After 33 years broadcasting out of an airless and fluorescent-lit basement on Santa Monica Community College campus, KCRW will soon move into a bright new above-ground building, designed by Clive Wilkinson Architects, that is far more welcoming to the public.

Wilkinson, whose past projects include the first Googleplex in Mountain View and ad agency TBWA/Chiat Day’s offices in Playa Vista, was tasked with building a ground-up structure for KCRW on a satellite SMC campus that would join two classroom buildings, one dating to the 1970s, one new.

The three structures make up the Center for Media and Design and form a satellite campus at Olympic and Stewart, walking distance from the Expo Line. The three surround a plaza and together they form a broadcast station and school for students of communications and media design.

Wilkinson knit together the buildings with beige brick and yellow fiber cement panels. It feels somewhat industrial, somewhat Pop. The yellow signals public areas like the large staircase that projects from the building, and a shared outdoor terrace.

The new KCRW building. Photo by Avishay Artsy.

(RECORD EXTRACTS)
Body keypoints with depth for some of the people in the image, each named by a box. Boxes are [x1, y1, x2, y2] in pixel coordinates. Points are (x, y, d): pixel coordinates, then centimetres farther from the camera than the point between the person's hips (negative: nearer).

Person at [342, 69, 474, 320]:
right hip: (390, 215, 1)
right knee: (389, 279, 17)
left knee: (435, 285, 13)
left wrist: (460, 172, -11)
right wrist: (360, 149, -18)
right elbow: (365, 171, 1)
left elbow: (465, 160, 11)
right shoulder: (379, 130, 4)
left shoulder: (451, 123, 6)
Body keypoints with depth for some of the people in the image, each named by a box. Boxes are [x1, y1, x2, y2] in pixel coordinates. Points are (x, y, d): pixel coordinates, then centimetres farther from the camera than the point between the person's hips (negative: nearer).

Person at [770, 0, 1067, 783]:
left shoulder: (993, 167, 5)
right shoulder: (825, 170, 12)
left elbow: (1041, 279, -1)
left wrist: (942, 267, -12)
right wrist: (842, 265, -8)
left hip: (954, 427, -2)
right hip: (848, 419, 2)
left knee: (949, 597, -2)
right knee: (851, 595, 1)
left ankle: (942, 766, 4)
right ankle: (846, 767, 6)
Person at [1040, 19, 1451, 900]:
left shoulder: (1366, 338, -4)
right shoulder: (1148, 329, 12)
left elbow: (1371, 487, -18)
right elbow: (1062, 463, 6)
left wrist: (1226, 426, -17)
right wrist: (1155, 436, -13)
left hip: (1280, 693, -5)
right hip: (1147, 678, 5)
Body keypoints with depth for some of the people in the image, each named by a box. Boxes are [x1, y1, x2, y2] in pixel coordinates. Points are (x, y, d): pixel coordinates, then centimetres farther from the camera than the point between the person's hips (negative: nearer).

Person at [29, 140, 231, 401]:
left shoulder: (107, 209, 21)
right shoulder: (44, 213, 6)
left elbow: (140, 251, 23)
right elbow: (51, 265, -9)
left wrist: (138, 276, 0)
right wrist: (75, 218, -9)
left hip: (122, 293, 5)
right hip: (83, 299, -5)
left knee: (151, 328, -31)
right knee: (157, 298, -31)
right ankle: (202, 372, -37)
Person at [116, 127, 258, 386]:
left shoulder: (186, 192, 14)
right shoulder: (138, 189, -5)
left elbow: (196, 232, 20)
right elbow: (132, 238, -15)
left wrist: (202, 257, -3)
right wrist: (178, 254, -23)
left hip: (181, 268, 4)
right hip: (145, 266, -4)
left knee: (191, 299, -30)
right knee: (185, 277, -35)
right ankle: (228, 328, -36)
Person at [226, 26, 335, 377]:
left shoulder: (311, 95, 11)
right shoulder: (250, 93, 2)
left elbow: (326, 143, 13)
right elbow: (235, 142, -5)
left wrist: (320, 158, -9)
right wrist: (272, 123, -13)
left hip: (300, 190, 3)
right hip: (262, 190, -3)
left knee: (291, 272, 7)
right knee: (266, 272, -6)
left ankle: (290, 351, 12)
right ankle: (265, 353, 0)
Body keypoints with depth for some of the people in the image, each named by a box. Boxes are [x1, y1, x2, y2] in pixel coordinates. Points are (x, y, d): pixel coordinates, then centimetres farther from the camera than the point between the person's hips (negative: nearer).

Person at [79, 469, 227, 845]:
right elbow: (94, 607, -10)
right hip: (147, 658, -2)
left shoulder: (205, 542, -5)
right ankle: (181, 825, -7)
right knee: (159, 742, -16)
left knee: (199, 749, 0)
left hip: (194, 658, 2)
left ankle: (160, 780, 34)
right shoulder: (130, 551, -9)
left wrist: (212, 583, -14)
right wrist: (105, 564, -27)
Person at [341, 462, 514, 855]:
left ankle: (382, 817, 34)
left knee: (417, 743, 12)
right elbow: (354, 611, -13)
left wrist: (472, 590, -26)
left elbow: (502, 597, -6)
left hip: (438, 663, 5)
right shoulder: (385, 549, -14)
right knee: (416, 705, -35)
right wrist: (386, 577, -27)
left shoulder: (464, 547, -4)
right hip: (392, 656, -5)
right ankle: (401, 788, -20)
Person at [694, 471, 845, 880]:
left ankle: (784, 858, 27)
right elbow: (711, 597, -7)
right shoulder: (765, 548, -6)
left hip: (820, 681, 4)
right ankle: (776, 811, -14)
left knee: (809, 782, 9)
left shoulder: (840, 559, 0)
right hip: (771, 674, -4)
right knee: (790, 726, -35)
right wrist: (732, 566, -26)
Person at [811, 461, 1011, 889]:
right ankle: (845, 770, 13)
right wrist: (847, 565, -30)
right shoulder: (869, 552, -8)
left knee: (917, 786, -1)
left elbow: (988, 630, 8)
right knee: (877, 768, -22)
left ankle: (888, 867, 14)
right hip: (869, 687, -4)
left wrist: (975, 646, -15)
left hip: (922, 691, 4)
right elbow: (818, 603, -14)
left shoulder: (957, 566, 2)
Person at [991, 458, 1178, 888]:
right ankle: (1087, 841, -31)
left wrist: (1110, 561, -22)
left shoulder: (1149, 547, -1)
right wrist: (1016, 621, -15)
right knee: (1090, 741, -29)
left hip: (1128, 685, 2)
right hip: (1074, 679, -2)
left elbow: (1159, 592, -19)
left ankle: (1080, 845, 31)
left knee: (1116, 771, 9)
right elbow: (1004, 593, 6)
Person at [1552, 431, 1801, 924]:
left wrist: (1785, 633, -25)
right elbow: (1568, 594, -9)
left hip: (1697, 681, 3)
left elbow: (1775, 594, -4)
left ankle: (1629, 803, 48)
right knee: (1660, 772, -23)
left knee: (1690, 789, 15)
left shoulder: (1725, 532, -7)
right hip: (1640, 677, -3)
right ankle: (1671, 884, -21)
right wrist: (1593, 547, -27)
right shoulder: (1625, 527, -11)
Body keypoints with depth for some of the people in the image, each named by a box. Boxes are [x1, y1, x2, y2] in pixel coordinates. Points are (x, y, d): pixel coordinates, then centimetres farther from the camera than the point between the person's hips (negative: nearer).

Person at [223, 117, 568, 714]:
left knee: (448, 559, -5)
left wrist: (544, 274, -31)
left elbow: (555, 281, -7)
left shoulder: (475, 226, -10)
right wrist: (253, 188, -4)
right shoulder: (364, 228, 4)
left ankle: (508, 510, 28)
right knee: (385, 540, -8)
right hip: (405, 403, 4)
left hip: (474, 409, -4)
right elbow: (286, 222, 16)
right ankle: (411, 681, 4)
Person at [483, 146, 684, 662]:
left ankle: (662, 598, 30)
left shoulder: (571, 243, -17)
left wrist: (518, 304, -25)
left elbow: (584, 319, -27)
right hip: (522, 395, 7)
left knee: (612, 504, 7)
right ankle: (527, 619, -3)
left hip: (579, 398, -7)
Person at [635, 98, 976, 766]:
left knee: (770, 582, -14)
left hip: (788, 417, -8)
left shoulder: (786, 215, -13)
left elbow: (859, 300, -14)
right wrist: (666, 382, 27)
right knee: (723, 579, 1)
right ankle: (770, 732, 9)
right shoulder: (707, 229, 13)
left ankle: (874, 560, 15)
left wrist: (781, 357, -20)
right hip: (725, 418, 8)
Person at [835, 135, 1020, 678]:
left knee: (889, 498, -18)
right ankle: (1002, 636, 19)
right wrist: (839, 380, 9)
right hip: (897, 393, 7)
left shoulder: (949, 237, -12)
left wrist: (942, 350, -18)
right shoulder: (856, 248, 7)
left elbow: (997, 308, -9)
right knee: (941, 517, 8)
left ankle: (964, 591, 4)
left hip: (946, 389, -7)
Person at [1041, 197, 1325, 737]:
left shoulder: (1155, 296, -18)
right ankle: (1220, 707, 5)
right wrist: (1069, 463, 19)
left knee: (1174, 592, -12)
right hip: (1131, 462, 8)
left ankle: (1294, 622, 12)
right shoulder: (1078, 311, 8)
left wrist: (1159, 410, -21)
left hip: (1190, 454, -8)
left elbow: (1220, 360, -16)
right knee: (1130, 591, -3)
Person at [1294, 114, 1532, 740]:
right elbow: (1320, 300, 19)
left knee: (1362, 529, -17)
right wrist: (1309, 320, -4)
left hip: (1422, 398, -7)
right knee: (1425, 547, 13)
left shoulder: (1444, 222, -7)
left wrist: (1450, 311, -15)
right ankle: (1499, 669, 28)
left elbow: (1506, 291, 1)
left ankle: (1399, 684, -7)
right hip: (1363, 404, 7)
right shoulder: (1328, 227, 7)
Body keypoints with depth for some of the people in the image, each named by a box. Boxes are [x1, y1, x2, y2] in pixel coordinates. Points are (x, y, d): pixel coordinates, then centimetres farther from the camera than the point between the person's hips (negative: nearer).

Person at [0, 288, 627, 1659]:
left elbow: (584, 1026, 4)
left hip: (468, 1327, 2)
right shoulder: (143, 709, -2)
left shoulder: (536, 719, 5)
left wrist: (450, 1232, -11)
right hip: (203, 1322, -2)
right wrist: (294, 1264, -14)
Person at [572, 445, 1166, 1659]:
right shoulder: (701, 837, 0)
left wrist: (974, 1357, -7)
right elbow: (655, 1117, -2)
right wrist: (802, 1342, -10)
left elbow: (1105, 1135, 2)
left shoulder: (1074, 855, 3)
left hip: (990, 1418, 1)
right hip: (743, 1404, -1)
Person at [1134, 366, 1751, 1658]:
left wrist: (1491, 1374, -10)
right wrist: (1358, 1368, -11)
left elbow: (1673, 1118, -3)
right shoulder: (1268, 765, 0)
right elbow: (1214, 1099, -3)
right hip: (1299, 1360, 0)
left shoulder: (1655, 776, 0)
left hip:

(ASSIGNED TASK A)
From the KCRW article, list every organization it names, leaving out buildings, campuses, and transit lines.
(ASSIGNED TASK B)
Reproduce the KCRW article's wording between "After 33 years" and "and media design.", inclusive.
The records are separate material from the KCRW article.

(YOUR SOLUTION A)
KCRW
Santa Monica Community College (SMC)
Clive Wilkinson Architects
TBWA/Chiat Day

(YOUR SOLUTION B)
After 33 years broadcasting out of an airless and fluorescent-lit basement on Santa Monica Community College campus, KCRW will soon move into a bright new above-ground building, designed by Clive Wilkinson Architects, that is far more welcoming to the public.

Wilkinson, whose past projects include the first Googleplex in Mountain View and ad agency TBWA/Chiat Day’s offices in Playa Vista, was tasked with building a ground-up structure for KCRW on a satellite SMC campus that would join two classroom buildings, one dating to the 1970s, one new.

The three structures make up the Center for Media and Design and form a satellite campus at Olympic and Stewart, walking distance from the Expo Line. The three surround a plaza and together they form a broadcast station and school for students of communications and media design.